# Help identifying pests in kitchen



## dannydandan111 (Jun 27, 2018)

I'm seeing random brownish-red eggs randomly scattered across my kitchen. They are static at first, but later develop into these crawling strange pests (see attached photo).
Is anyone able to identify and recommend treatment options?

Thanks in advance!!

Danny


----------



## Nik333 (Mar 1, 2015)

Cute little brown beetle with wide-apart eyes. I'm not an expert, just have seen a lot of bugs. I haven't seen this one. There is one like this in Scotland.
.
What general area are you in? How big is that bug?
It may have gotten in by chance


----------



## jmon (Nov 5, 2012)

Not sure what they are called, they have many names for them depending on ur location, but I googled, "*tiny brown bugs on kitchen countertops*". Looks like what you have in ur picture. Take a look, see what you think. Just a suggestion. Hope you get rid of them soon.


----------



## tunecan92 (Sep 13, 2018)

I think they're carpet beetles. I use to find those all the time in my kitchen for some reason. Are they in any other part of your house? They're harmless i want to say but still don't want them up in the house

Sent from my SM-S320VL using Tapatalk


----------



## dannydandan111 (Jun 27, 2018)

Thanks everyone. I live in Irvine, CA.
I think you're right and these are grain beetles, just not sure how to get rid of them and I can't seem to find the source.


----------



## Nik333 (Mar 1, 2015)

dannydandan111 said:


> Thanks everyone. I live in Irvine, CA.
> I think you're right and these are grain beetles, just not sure how to get rid of them and I can't seem to find the source.

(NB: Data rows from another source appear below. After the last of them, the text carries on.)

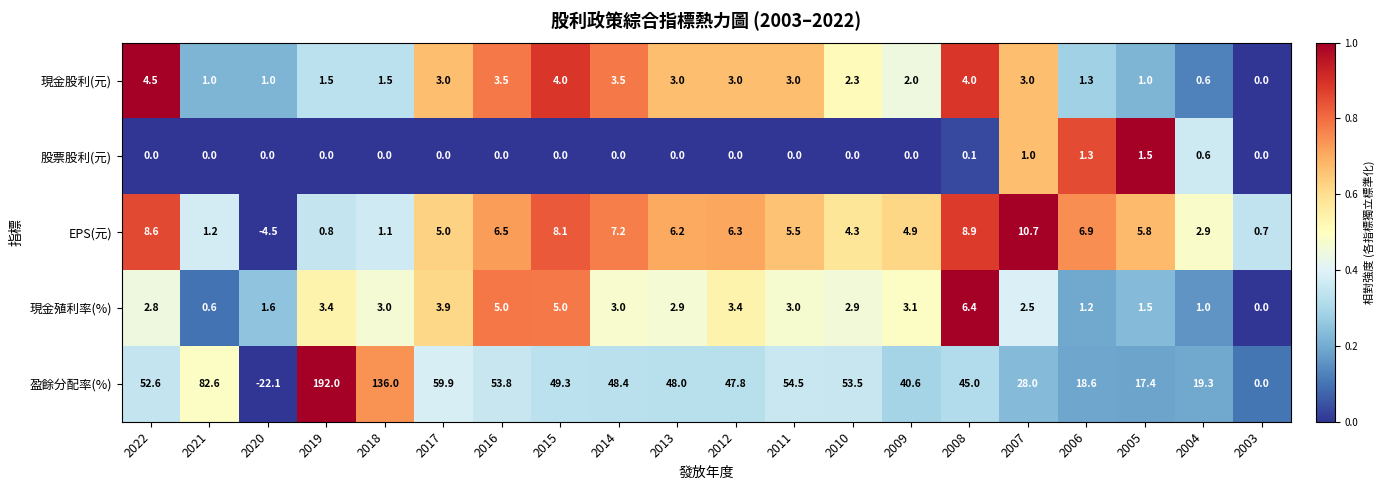

What is the difference between the highest and lowest values at 2019?

192.0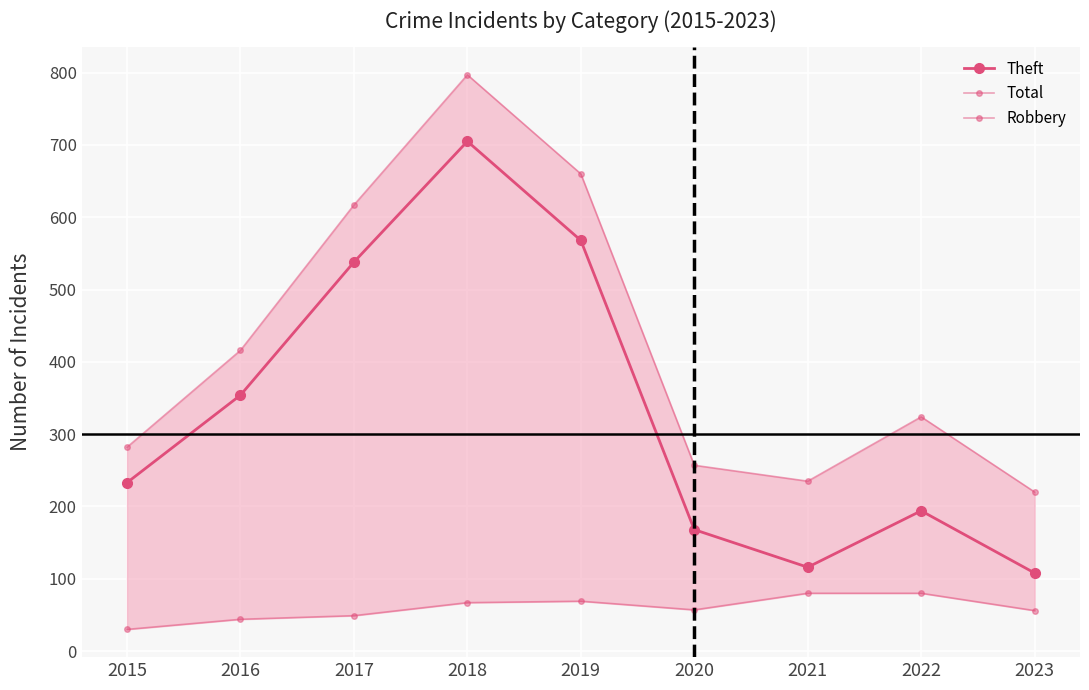

Which series has the largest total across all categories?

Total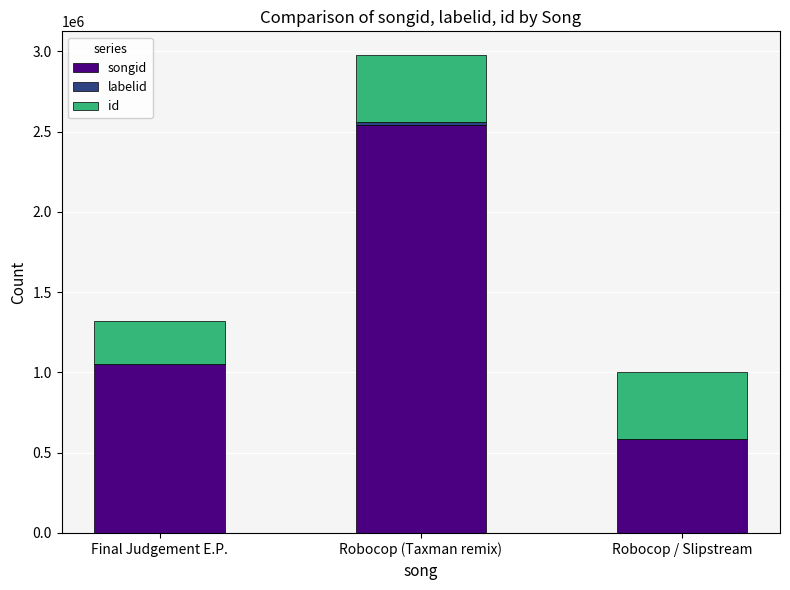

How many data points does each series have?

3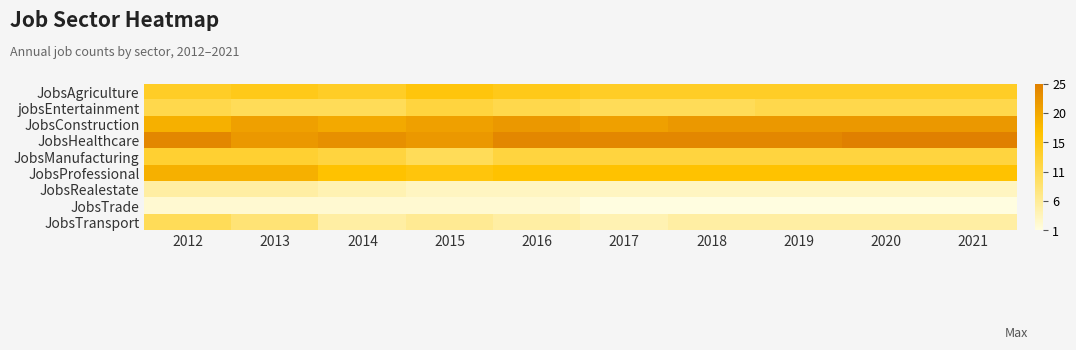

Rank the series by their maximum value, from highest to lowest.

JobsHealthcare, JobsConstruction, JobsProfessional, JobsAgriculture, JobsManufacturing, jobsEntertainment, JobsTransport, JobsRealestate, JobsTrade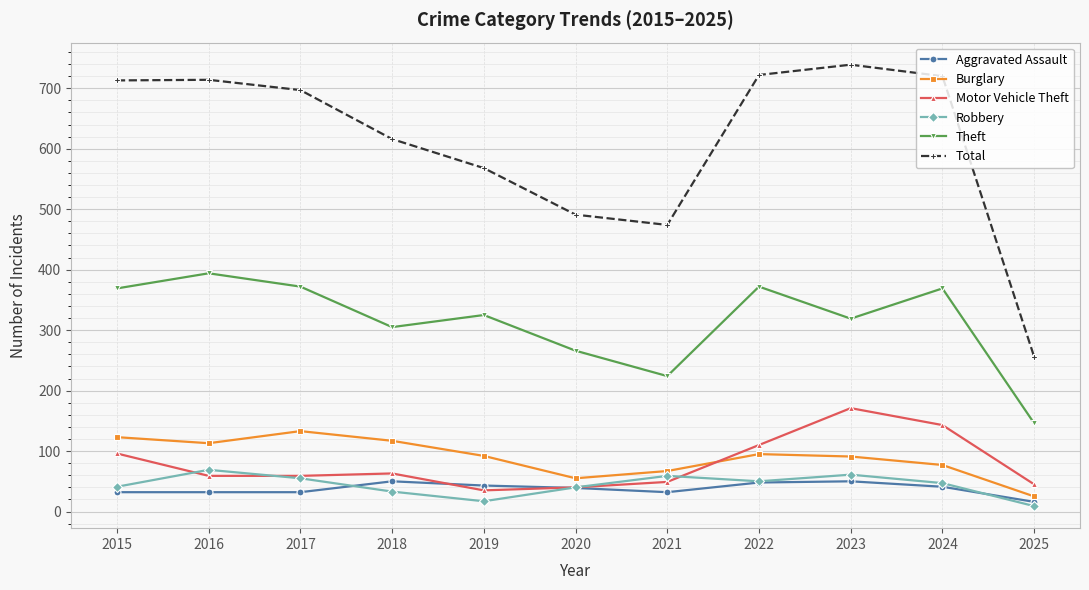

Does the chart have visible grid lines?

Yes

Irvine has fields, & hills all around. UC has Cooperative Extensions Master Gardeners in Irvine. My links aren't perfect, but try http://mgorange.ucanr.edu/Weeds_Pests/ or just put in UCMaster gardeners, Irvine, CA, ID bugs:wink2:


----------



## Nik333 (Mar 1, 2015)

There's also Beetles of Southern Calif on the web. Hope it's not a bark beetle.


----------